Que os pés eram de barro, a gente já sabia, mas muitos não conseguiram ver. Marielle Franco, a pedrinha negra da favela do Rio de Janeiro, já havia rolado sobre o mito e quase conseguiu mostrar para todos as fraquezas dele e de sua familícia. Mas antes que lhe acertasse o calcanhar, os poderosos esmagaram-na sob os pés. Ainda depois de morta, ela lhes amedronta e atormenta suas noites com pesadelos. Estou esperançando como Jean Willis, a pedrinha gay da Bahia, de que, mesmo assassinada, Marielle ainda o derrube. Não custa esperançar.

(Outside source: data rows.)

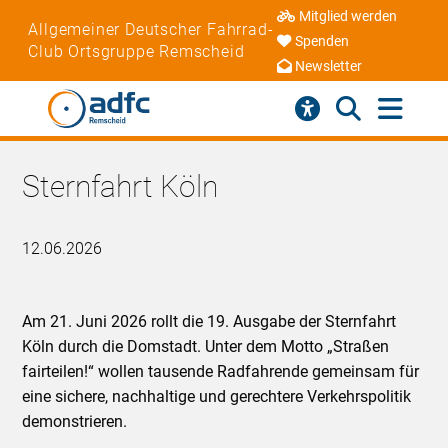
Mitglied werden
Allgemeiner Deutscher Fahrrad-
Spenden
Club Ortsgruppe Remscheid
Newsletter
Sternfahrt Köln
12.06.2026
Am 21. Juni 2026 rollt die 19. Ausgabe der Sternfahrt
Köln durch die Domstadt. Unter dem Motto „Straßen
fairteilen!“ wollen tausende Radfahrende gemeinsam für
eine sichere, nachhaltige und gerechtere Verkehrspolitik
demonstrieren.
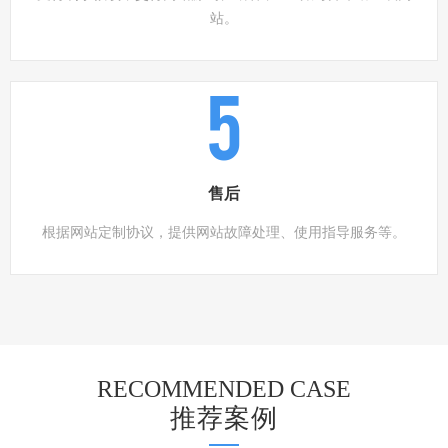
站。
5
售后
根据网站定制协议，提供网站故障处理、使用指导服务等。
RECOMMENDED CASE
推荐案例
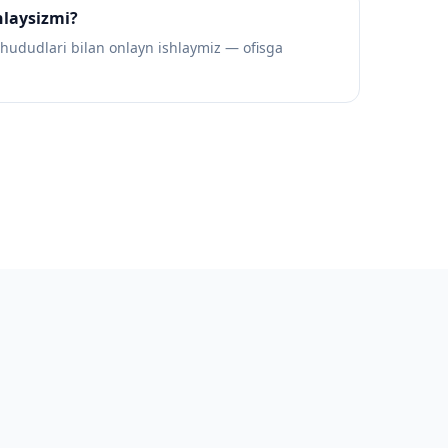
laysizmi?
hududlari bilan onlayn ishlaymiz — ofisga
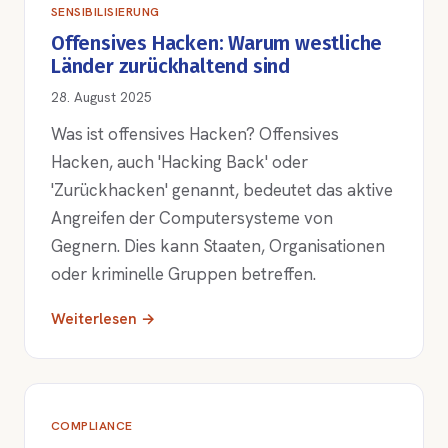
SENSIBILISIERUNG
Offensives Hacken: Warum westliche
Länder zurückhaltend sind
28. August 2025
Was ist offensives Hacken? Offensives
Hacken, auch 'Hacking Back' oder
'Zurückhacken' genannt, bedeutet das aktive
Angreifen der Computersysteme von
Gegnern. Dies kann Staaten, Organisationen
oder kriminelle Gruppen betreffen.
Weiterlesen →
COMPLIANCE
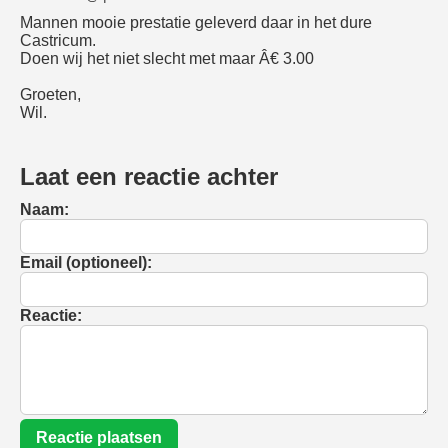
Mannen mooie prestatie geleverd daar in het dure
Castricum.
Doen wij het niet slecht met maar Â€ 3.00
Groeten,
Wil.
Laat een reactie achter
Naam:
Email (optioneel):
Reactie:
Reactie plaatsen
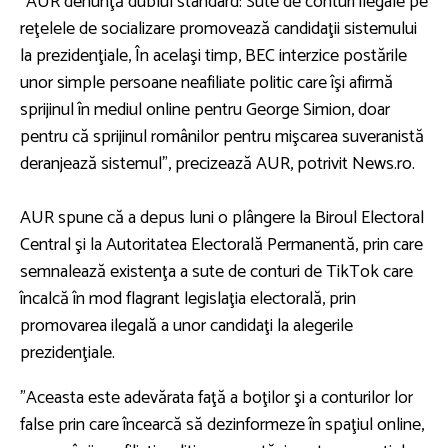
”AUR denunţă dublul standard: Sute de conturi ilegale pe
reţelele de socializare promovează candidaţii sistemului
la prezidenţiale, În acelaşi timp, BEC interzice postările
unor simple persoane neafiliate politic care îşi afirmă
sprijinul în mediul online pentru George Simion, doar
pentru că sprijinul românilor pentru mişcarea suveranistă
deranjează sistemul”, precizează AUR, potrivit News.ro.
AUR spune că a depus luni o plângere la Biroul Electoral
Central şi la Autoritatea Electorală Permanentă, prin care
semnalează existenţa a sute de conturi de TikTok care
încalcă în mod flagrant legislaţia electorală, prin
promovarea ilegală a unor candidaţi la alegerile
prezidenţiale.
”Aceasta este adevărata faţă a boţilor şi a conturilor lor
false prin care încearcă să dezinformeze în spaţiul online,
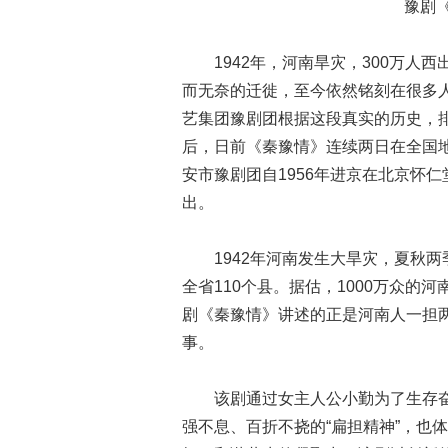
豫剧《秦
1942年，河南旱灾，300万人西
而无奈的迁徙，至今依然铭刻在很多
艺集团豫剧团根据这段真实的历史，
后，日前《秦豫情》连续两日在全国
安市豫剧团自1956年进京在北京怀
出。
1942年河南发生大旱灾，夏秋两
全省110个县。据估，1000万众的
剧《秦豫情》讲述的正是河南人一担
事。
该剧通过女主人公小勤为了生存奋
强不息、百折不挠的“扁担精神”，也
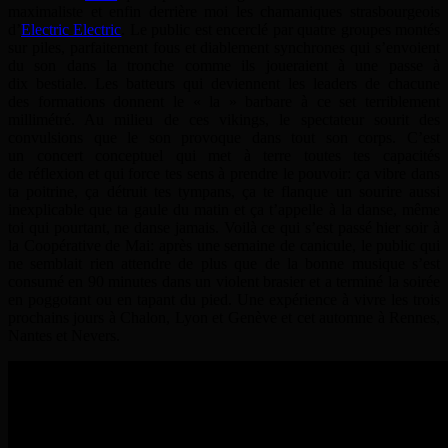
maximaliste et enfin derrière moi les chamaniques strasbourgeois
d’
Electric Electric
. Le public est encerclé par quatre groupes montés
sur piles, parfaitement fous et diablement synchrones qui s’envoient
du son dans la tronche comme ils joueraient à une passe à
dix bestiale. Les batteurs qui deviennent les leaders de chacune
des formations donnent le « la » barbare à ce set terriblement
millimétré. Au milieu de ces vikings, le spectateur sourit des
convulsions que le son provoque dans tout son corps. C’est
un concert conceptuel qui met à terre toutes tes capacités
de réflexion et qui force tes sens à prendre le pouvoir: ça vibre dans
ta poitrine, ça détruit tes tympans, ça te flanque un sourire aussi
inexplicable que ta gaule du matin et ça t’appelle à la danse, même
toi qui pourtant, ne danse jamais. Voilà ce qui s’est passé hier soir à
la Coopérative de Mai: après une semaine de canicule, le public qui
ne semblait rien attendre de plus que de la bonne musique s’est
consumé en 90 minutes dans un violent brasier et a terminé la soirée
en poggotant ou en tapant du pied. Une expérience à vivre les trois
prochains jours à Chalon, Lyon et Genève et cet automne à Rennes,
Nantes et Nevers.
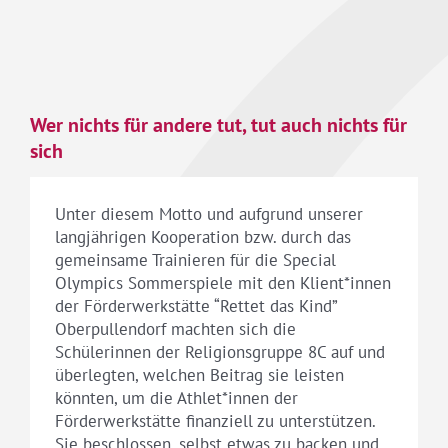
Wer nichts für andere tut, tut auch nichts für
sich
Unter diesem Motto und aufgrund unserer
langjährigen Kooperation bzw. durch das
gemeinsame Trainieren für die Special
Olympics Sommerspiele mit den Klient*innen
der Förderwerkstätte “Rettet das Kind”
Oberpullendorf machten sich die
Schülerinnen der Religionsgruppe 8C auf und
überlegten, welchen Beitrag sie leisten
könnten, um die Athlet*innen der
Förderwerkstätte finanziell zu unterstützen.
Sie beschlossen, selbst etwas zu backen und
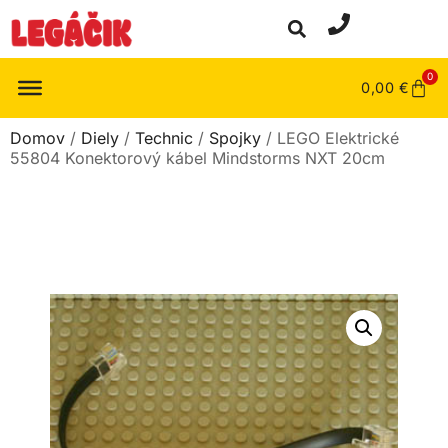
0
0,00
€
Domov
/
Diely
/
Technic
/
Spojky
/ LEGO Elektrické
55804 Konektorový kábel Mindstorms NXT 20cm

Se nem ela nem o corona conseguirem, resta pensar como cantou Gonzaguinha: “Esse tempo vai passar. Não se desespere não, nem pare de sonhar”. Uma hora uma pedrinha acerta os pés do mito.
(Os grifos são nossos)
Sobre a autora;
Solange Maria do Carmo é teóloga-leiga, mestre em teologia bíblica e doutora em teologia catequética. Sua trajetória pastoral tem início nos anos 80, quando engajou-se em movimentos de juventude e, logo em seguida, descobriu a força da Palavra de Deus com grupos de reflexão bíblica na Universidade Federal de Viçosa, onde cursou engenharia agrícola. Durante dezesseis anos, ela serviu a Igreja como missionária leiga, engajada numa comunidade de vida que prestava serviços de evangelização e catequese nas dioceses onde morou (Mariana – 10 anos – e Paracatu – 6 anos). Sua trajetória catequética remonta o ano de 1991, quando juntamente com o Pe. Orione (diocese de Mariana), empreendeu um projeto de evangelização na cidade de Viçosa, na Paróquia Santa Rita de Cássia, onde residiam. Nasceu desta parceria um sonho de evangelizar crianças e adultos, proporcionando a todos a experiência cristã de Deus, por meio de encontros catequéticos semanais dos mais diversos tipos.